Provavelmente, o leitor achará retórica a mais e exemplificação a menos neste intróito. Não faltariam exemplos. Mas a memória curta de qualquer leitor e o acompanhamento sumário dos acontecimentos que fazem notícia por estes dias serão suficientes para tal como num simples puzzle o cidadão atento colocar as peças.
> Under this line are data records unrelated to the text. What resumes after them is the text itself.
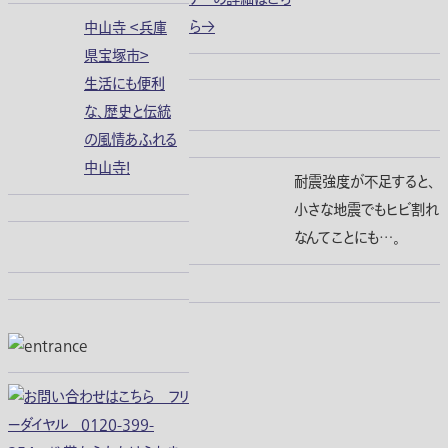
ら→
中山寺 ＜兵庫
県宝塚市＞
生活にも便利
な、歴史と伝統
の風情あふれる
中山寺！
耐震強度が不足すると、
小さな地震でもヒビ割れ
なんてことにも…。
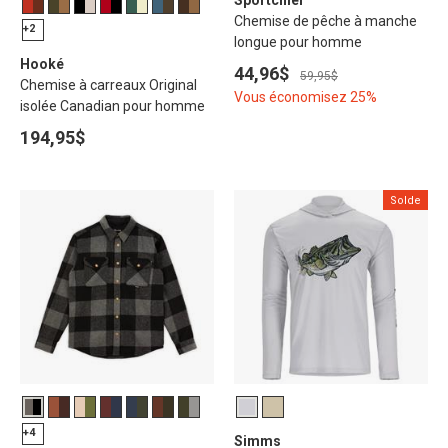
Sportchief
Chemise de pêche à manche
+2
longue pour homme
Hooké
44,96$
59,95$
Chemise à carreaux Original
Vous économisez 25%
isolée Canadian pour homme
194,95$
Solde
+4
Simms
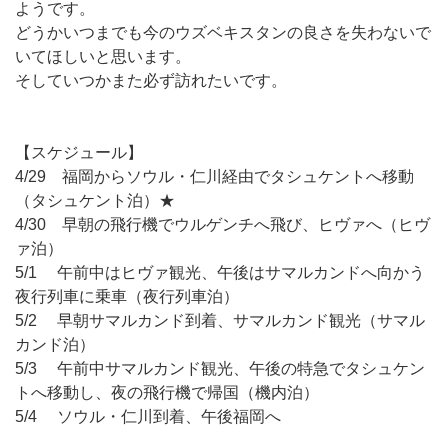
ようです。
どうかいつまでも今のウズベキスタンの良さを失わないで
いてほしいと思います。
そしていつかまた必ず訪れたいです。
【スケジュール】
4/29 福岡からソウル・仁川経由でタシュケントへ移動
（タシュケント泊）★
4/30 早朝の飛行機でウルゲンチへ飛び、ヒヴァへ（ヒヴ
ァ泊）
5/1 午前中はヒヴァ観光、午後はサマルカンドへ向かう
夜行列車に乗車（夜行列車泊）
5/2 早朝サマルカンド到着、サマルカンド観光（サマル
カンド泊）
5/3 午前中サマルカンド観光、午後の特急でタシュケン
トへ移動し、夜の飛行機で帰国（機内泊）
5/4 ソウル・仁川到着、午後福岡へ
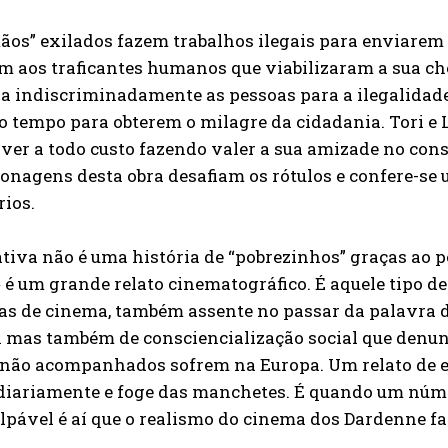
ãos” exilados fazem trabalhos ilegais para enviarem 
 aos traficantes humanos que viabilizaram a sua ch
a indiscriminadamente as pessoas para a ilegalidade
o tempo para obterem o milagre da cidadania. Tori e 
ver a todo custo fazendo valer a sua amizade no cons
onagens desta obra desafiam os rótulos e confere-s
rios.
tiva não é uma história de “pobrezinhos” graças ao p
 é um grande relato cinematográfico. É aquele tipo d
as de cinema, também assente no passar da palavra d
 mas também de consciencialização social que denunc
não acompanhados sofrem na Europa. Um relato de ex
diariamente e foge das manchetes. É quando um núme
lpável é aí que o realismo do cinema dos Dardenne f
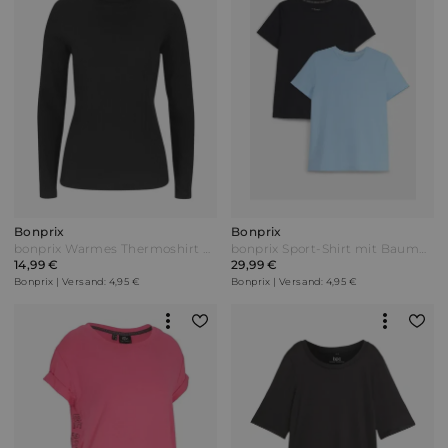
Bonprix
Bonprix
bonprix Warmes Thermoshirt Schwarz
bonprix Sport-Shirt mit Baumwolle (2er Pack) schnelltrocknend (2er Pack) Schwarz
14,99 €
29,99 €
Bonprix | Versand: 4,95 €
Bonprix | Versand: 4,95 €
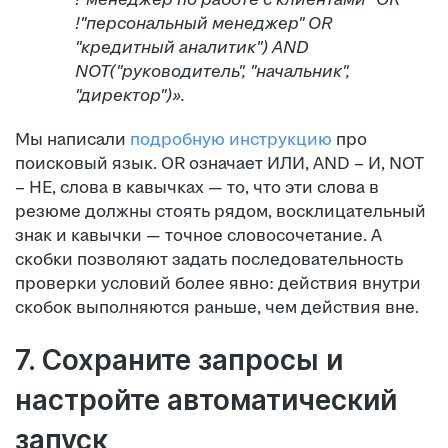
!"персональный менеджер" OR
"кредитный аналитик") AND
NOT("руководитель", "начальник",
"директор")».
Мы написали
подробную инструкцию
про
поисковый язык. OR означает ИЛИ, AND – И, NOT
– НЕ, слова в кавычках — то, что эти слова в
резюме должны стоять рядом, восклицательный
знак и кавычки — точное словосочетание. А
скобки позволяют задать последовательность
проверки условий более явно: действия внутри
скобок выполняются раньше, чем действия вне.
7. Сохраните запросы и
настройте автоматический
запуск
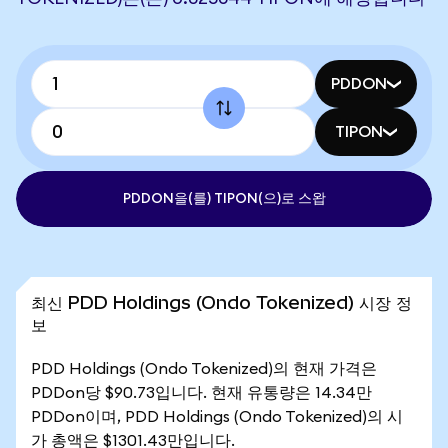
PDDON
TIPON
PDDON을(를) TIPON(으)로 스왑
최신 PDD Holdings (Ondo Tokenized) 시장 정
보
PDD Holdings (Ondo Tokenized)의 현재 가격은
PDDon당 $90.73입니다. 현재 유통량은 14.34만
PDDon이며, PDD Holdings (Ondo Tokenized)의 시
가 총액은 $1301.43만입니다.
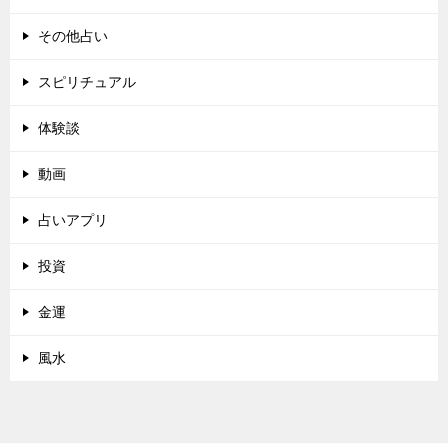
その他占い
スピリチュアル
体験談
動画
占いアプリ
投資
金運
風水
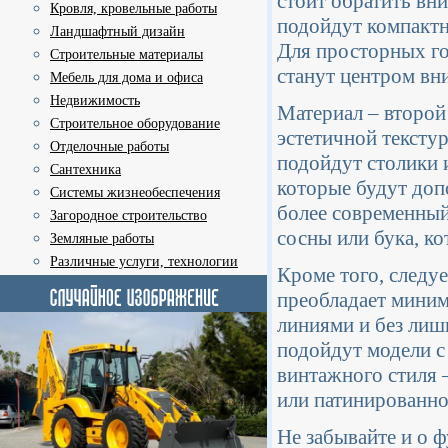
стоит обратить вн
Кровля, кровельные работы
подойдут компактн
Ландшафтный дизайн
Для просторных го
Строительные материалы
станут центром вн
Мебель для дома и офиса
Недвижимость
Материал – второй 
Строительное оборудование
эстетичной текстур
Отделочные работы
подойдут столики 
Сантехника
которые будут доп
Системы жизнеобеспечения
более современный,
Загородное строительство
сосны или бука, ко
Земляные работы
Различные услуги, технологии
Кроме того, следуе
преобладает миним
линиями и без лиш
подойдут модели с
винтажного стиля 
или патинированн
Не забывайте и о ф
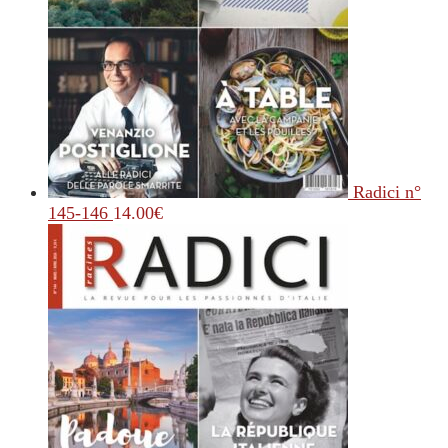
Radici n°
145-146
14.00
€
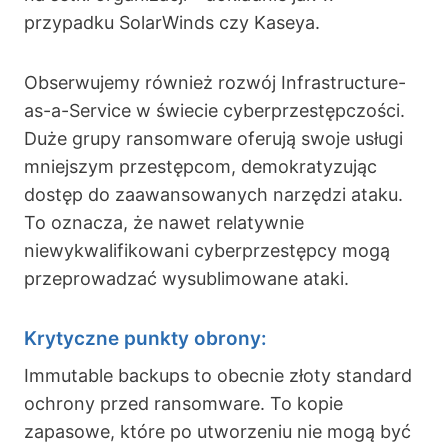
przypadku SolarWinds czy Kaseya.
Obserwujemy również rozwój Infrastructure-
as-a-Service w świecie cyberprzestępczości.
Duże grupy ransomware oferują swoje usługi
mniejszym przestępcom, demokratyzując
dostęp do zaawansowanych narzędzi ataku.
To oznacza, że nawet relatywnie
niewykwalifikowani cyberprzestępcy mogą
przeprowadzać wysublimowane ataki.
Krytyczne punkty obrony:
Immutable backups to obecnie złoty standard
ochrony przed ransomware. To kopie
zapasowe, które po utworzeniu nie mogą być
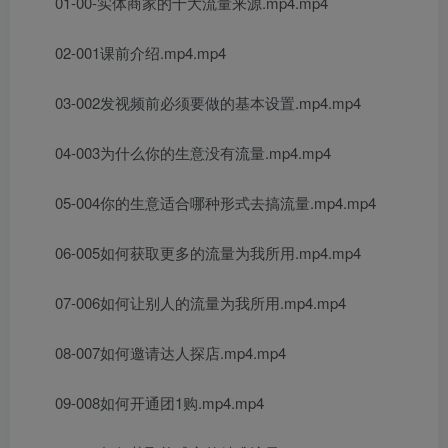
01-00-实体商家的十大流量来源.mp4.mp4
02-001课前介绍.mp4.mp4
03-002发视频前必须要做的基本设置.mp4.mp4
04-003为什么你的生意没有流量.mp4.mp4
05-004你的生意适合哪种形式去搞流量.mp4.mp4
06-005如何获取更多的流量为我所用.mp4.mp4
07-006如何让别人的流量为我所用.mp4.mp4
08-007如何邀请达人探店.mp4.mp4
09-008如何开通团1购.mp4.mp4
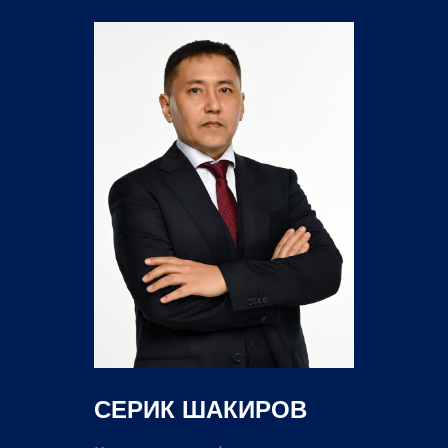
СЕРИК ШАКИРОВ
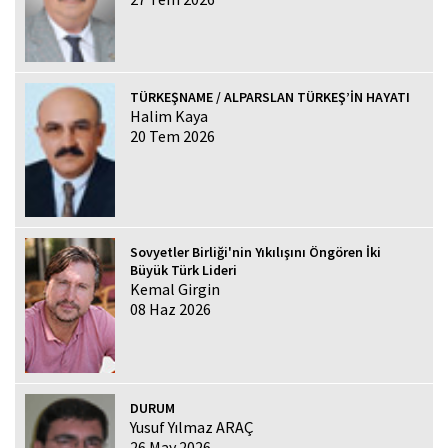
TÜRKEŞNAME / ALPARSLAN TÜRKEŞ’İN HAYATI
Halim Kaya
20 Tem 2026
Sovyetler Birliği'nin Yıkılışını Öngören İki
Büyük Türk Lideri
Kemal Girgin
08 Haz 2026
DURUM
Yusuf Yılmaz ARAÇ
26 May 2026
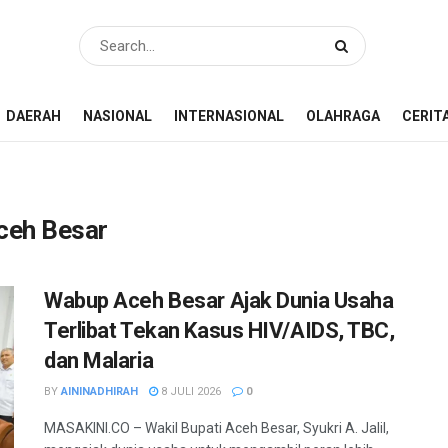
DAERAH
NASIONAL
INTERNASIONAL
OLAHRAGA
CERIT
ceh Besar
Wabup Aceh Besar Ajak Dunia Usaha
Terlibat Tekan Kasus HIV/AIDS, TBC,
dan Malaria
BY
AININADHIRAH
8 JULI 2026
0
MASAKINI.CO – Wakil Bupati Aceh Besar, Syukri A. Jalil,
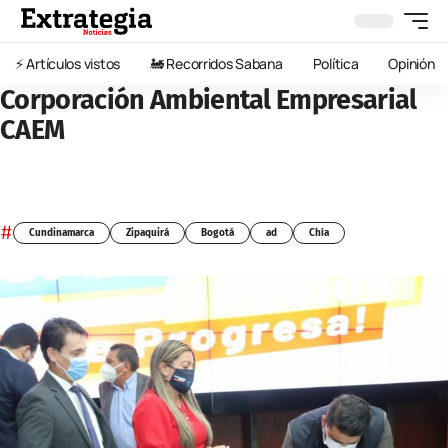
⚡️ Artículos vistos
🚂 Recorridos Sabana
Política
Opinión
Corporación Ambiental Empresarial
CAEM
#
Cundinamarca
Zipaquirá
Bogotá
ad
Chía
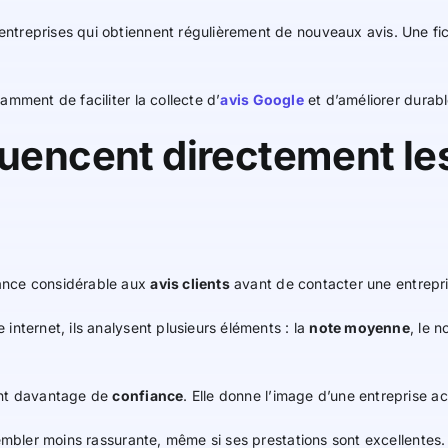
treprises qui obtiennent régulièrement de nouveaux avis. Une fic
mment de faciliter la collecte d’
avis Google
et d’améliorer durab
luencent directement le
ance considérable aux
avis clients
avant de contacter une entrepri
nternet, ils analysent plusieurs éléments : la
note moyenne
, le 
ent davantage de
confiance
. Elle donne l’image d’une entreprise ac
sembler moins rassurante, même si ses prestations sont excellentes.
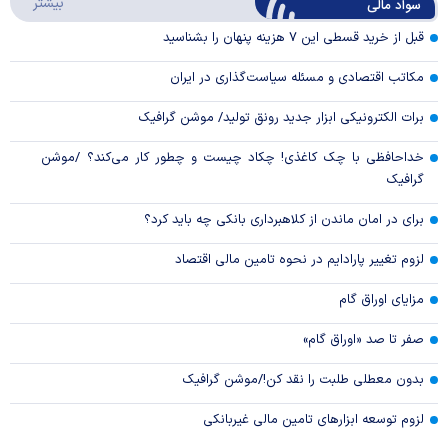
درباره
بیشتر
سواد مالی
Video
قبل از خرید قسطی این ۷ هزینه پنهان را بشناسید
مکاتب اقتصادی و مسئله سیاست‌گذاری در ایران
برات الکترونیکی ابزار جدید رونق تولید/ موشن گرافیک
خداحافظی با چک کاغذی! چکاد چیست و چطور کار می‌کند؟ /موشن
گرافیک
برای در امان ماندن از کلاهبرداری بانکی چه باید کرد؟
لزوم تغییر پارادایم در نحوه تامین مالی اقتصاد
مزایای اوراق گام
صفر تا صد «اوراق گام»
بدون معطلی طلبت را نقد کن!/موشن گرافیک
لزوم توسعه ابزارهای تامین مالی غیربانکی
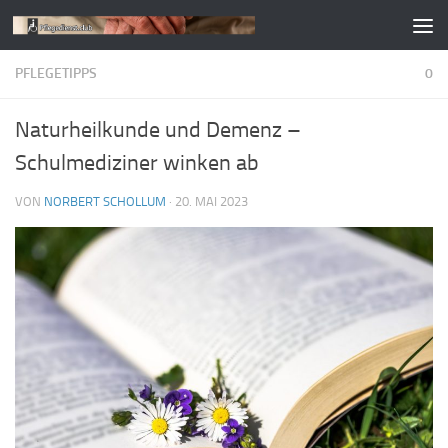
Zum Inhalt springen
PFLEGETIPPS
0
Naturheilkunde und Demenz –
Schulmediziner winken ab
VON
NORBERT SCHOLLUM
·
20. MAI 2023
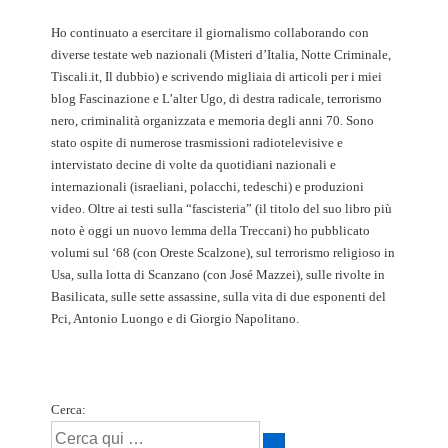
Ho continuato a esercitare il giornalismo collaborando con
diverse testate web nazionali (Misteri d’Italia, Notte Criminale,
Tiscali.it, Il dubbio) e scrivendo migliaia di articoli per i miei
blog Fascinazione e L’alter Ugo, di destra radicale, terrorismo
nero, criminalità organizzata e memoria degli anni 70. Sono
stato ospite di numerose trasmissioni radiotelevisive e
intervistato decine di volte da quotidiani nazionali e
internazionali (israeliani, polacchi, tedeschi) e produzioni
video. Oltre ai testi sulla “fascisteria” (il titolo del suo libro più
noto è oggi un nuovo lemma della Treccani) ho pubblicato
volumi sul ‘68 (con Oreste Scalzone), sul terrorismo religioso in
Usa, sulla lotta di Scanzano (con José Mazzei), sulle rivolte in
Basilicata, sulle sette assassine, sulla vita di due esponenti del
Pci, Antonio Luongo e di Giorgio Napolitano.
Cerca:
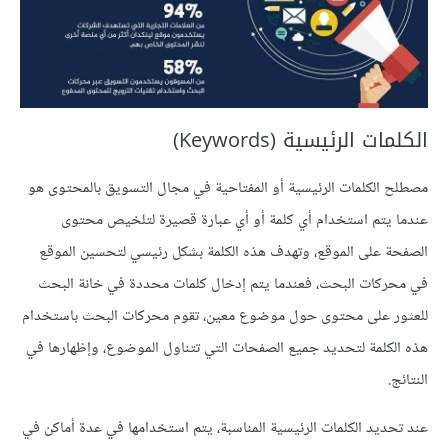
الكلمات الرئيسية (Keywords)
مصطلح الكلمات الرئيسية أو المفتاحية في مجال التسويق بالمحتوى هو
عندما يتم استخدام أي كلمة أو أي عبارة قصيرة لتلخيص محتوى
الصفحة على الموقع، وتهدف هذه الكلمة بشكل رئيسي لتحسين الموقع
في محركات البحث، فعندما يتم إدخال كلمات محددة في خانة البحث
للعثور على محتوى حول موضوع معين، تقوم محركات البحث باستخدام
هذه الكلمة لتحديد جميع الصفحات التي تتناول الموضوع، وإظهارها في
النتائج.
عند تحديد الكلمات الرئيسية المناسبة، يتم استخدامها في عدة أماكن في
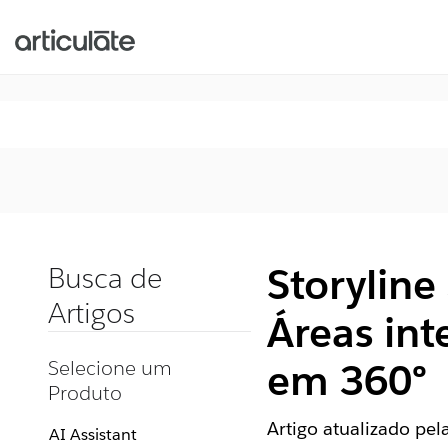
Storyline
Busca de
Artigos
Áreas int
Selecione um
em 360°
Produto
Artigo atualizado pe
AI Assistant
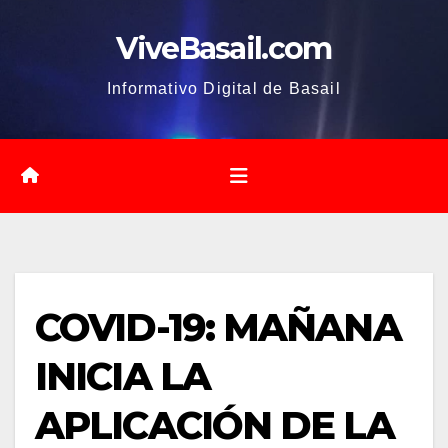
Saltar
ViveBasail.com
al
contenido
Informativo Digital de Basail
COVID-19: MAÑANA
INICIA LA
APLICACIÓN DE LA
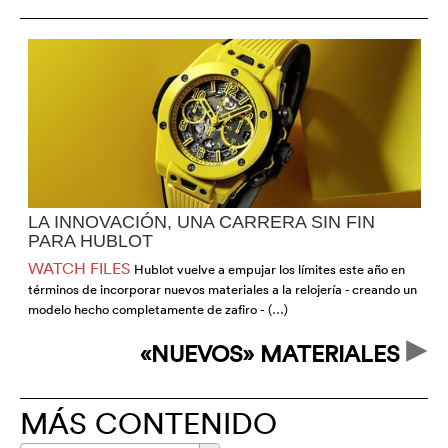
LA INNOVACIÓN, UNA CARRERA SIN FIN
PARA HUBLOT
WATCH FILES
Hublot vuelve a empujar los límites este año en
términos de incorporar nuevos materiales a la relojería - creando un
m
modelo hecho completamente de zafiro - (…)
ú
«NUEVOS» MATERIALES
MÁS CONTENIDO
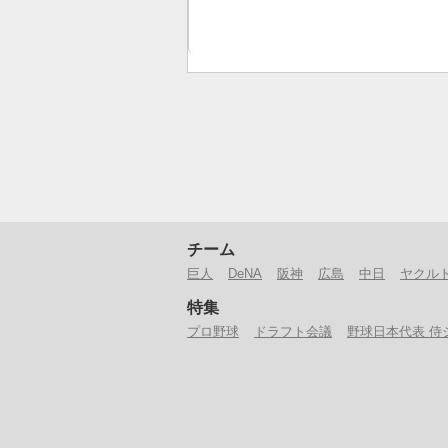
チーム
巨人
DeNA
阪神
広島
中日
ヤクル
特集
プロ野球
ドラフト会議
野球日本代表 侍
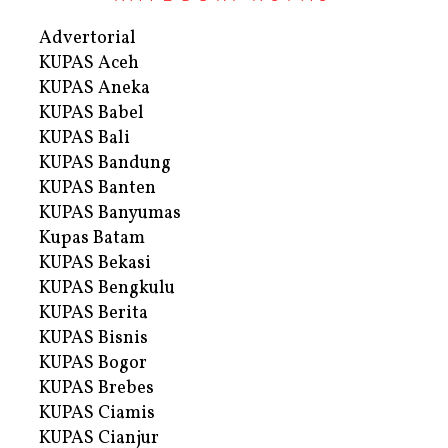
Advertorial
KUPAS Aceh
KUPAS Aneka
KUPAS Babel
KUPAS Bali
KUPAS Bandung
KUPAS Banten
KUPAS Banyumas
Kupas Batam
KUPAS Bekasi
KUPAS Bengkulu
KUPAS Berita
KUPAS Bisnis
KUPAS Bogor
KUPAS Brebes
KUPAS Ciamis
KUPAS Cianjur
Num estádio (ou será mesmo Estado) de visível debilidade a que chegámos, trucidados pelos encargos da dívida externa em tempo de contas a sério pedidas pelos credores, de pagas ou morres, sem arcas de onde possamos debuxar ouro ou mirra para adiar a cobrança que nos leva a este aperto das condições financeiras e económicas do povo, estamos em alerta de crise política e social. O Governo está sem força. Sem maioria parlamentar e sem poder auto-referenciar o apoio da comunidade nacional que ainda possa ter, sem ir a eleições, esta outra originalidade justificada pela situação da debilidade externa e interna, está a impor as medidas "(pec)aminosas" de restrições com o apoio do PSD de Passos Coelho. E digo de Passos Coelho, pois este, cheio de realismo e porventura até inteligente calculismo, adiou o que outro PSD, por exemplo de Pacheco Pereira ou Ferreira Leite, já teria consumado - a queda do Governo de Sócrates.
Estamos, portanto, neste outro contraste: Passos Coelho sem estar no Governo já "governa". E dá os seus avisos ou ordens. Com prazos definidos que tanto podem ser até o final de 2011, como apenas até à apresentação do próximo Orçamento. Entretanto desafia Sócrates a "ter um golpe de asa" e a mudar de programa e remodelar o Governo.
Será esta situação insólita por bem da Europa, do país e do povo, de Passos Coelho ou de Sócrates?